Stored data entries

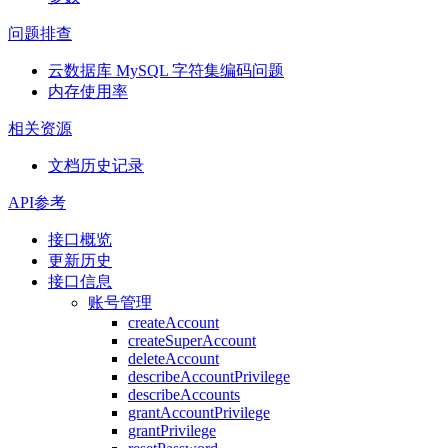
问题排查
云数据库 MySQL 字符集编码问题
内存使用率
相关资源
文档历史记录
API参考
接口概览
更新历史
接口信息
账号管理
createAccount
createSuperAccount
deleteAccount
describeAccountPrivilege
describeAccounts
grantAccountPrivilege
grantPrivilege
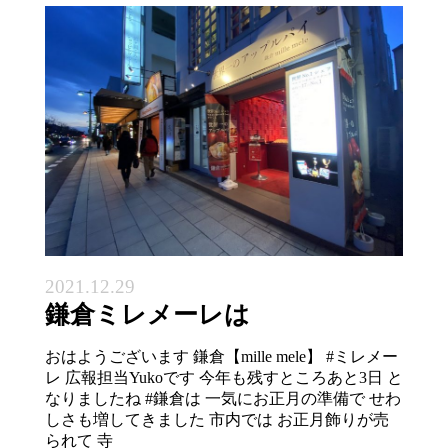
2021.12.29
鎌倉ミレメーレは
おはようございます 鎌倉【mille mele】 #ミレメー
レ 広報担当Yukoです 今年も残すところあと3日 と
なりましたね #鎌倉は 一気にお正月の準備で せわ
しさも増してきました 市内では お正月飾りが売
られて 寺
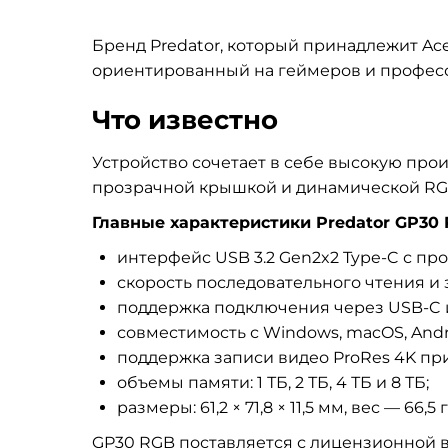
Бренд Predator, который принадлежит Ac
ориентированный на геймеров и профес
Что известно
Устройство сочетает в себе высокую прои
прозрачной крышкой и динамической RG
Главные характеристики Predator GP30 
интерфейс USB 3.2 Gen2x2 Type-C с про
скорость последовательного чтения и 
поддержка подключения через USB-C 
совместимость с Windows, macOS, Andro
поддержка записи видео ProRes 4K при 
объемы памяти: 1 ТБ, 2 ТБ, 4 ТБ и 8 ТБ;
размеры: 61,2 × 71,8 × 11,5 мм, вес — 66,5 г
GP30 RGB поставляется с лицензионной в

[TASK PROMPT] From the first line to the last, return the records exactly and leave the pictures behind.

[FINAL ANSWER]
问题排查
云数据库 MySQL 字符集编码问题
内存使用率
相关资源
文档历史记录
API参考
接口概览
更新历史
接口信息
账号管理
createAccount
createSuperAccount
deleteAccount
describeAccountPrivilege
describeAccounts
grantAccountPrivilege
grantPrivilege
2021.12.29
鎌倉ミレメーレは
おはようございます 鎌倉【mille mele】 #ミレメー
レ 広報担当Yukoです 今年も残すところあと3日 と
なりましたね #鎌倉は 一気にお正月の準備で せわ
しさも増してきました 市内では お正月飾りが売
られて 寺
Бренд Predator, который принадлежит Ac
ориентированный на геймеров и профес
Что известно
Устройство сочетает в себе высокую прои
прозрачной крышкой и динамической RG
Главные характеристики Predator GP30 
интерфейс USB 3.2 Gen2x2 Type-C с про
скорость последовательного чтения и 
поддержка подключения через USB-C 
совместимость с Windows, macOS, Andro
поддержка записи видео ProRes 4K при 
объемы памяти: 1 ТБ, 2 ТБ, 4 ТБ и 8 ТБ;
размеры: 61,2 × 71,8 × 11,5 мм, вес — 66,5 г
GP30 RGB поставляется с лицензионной в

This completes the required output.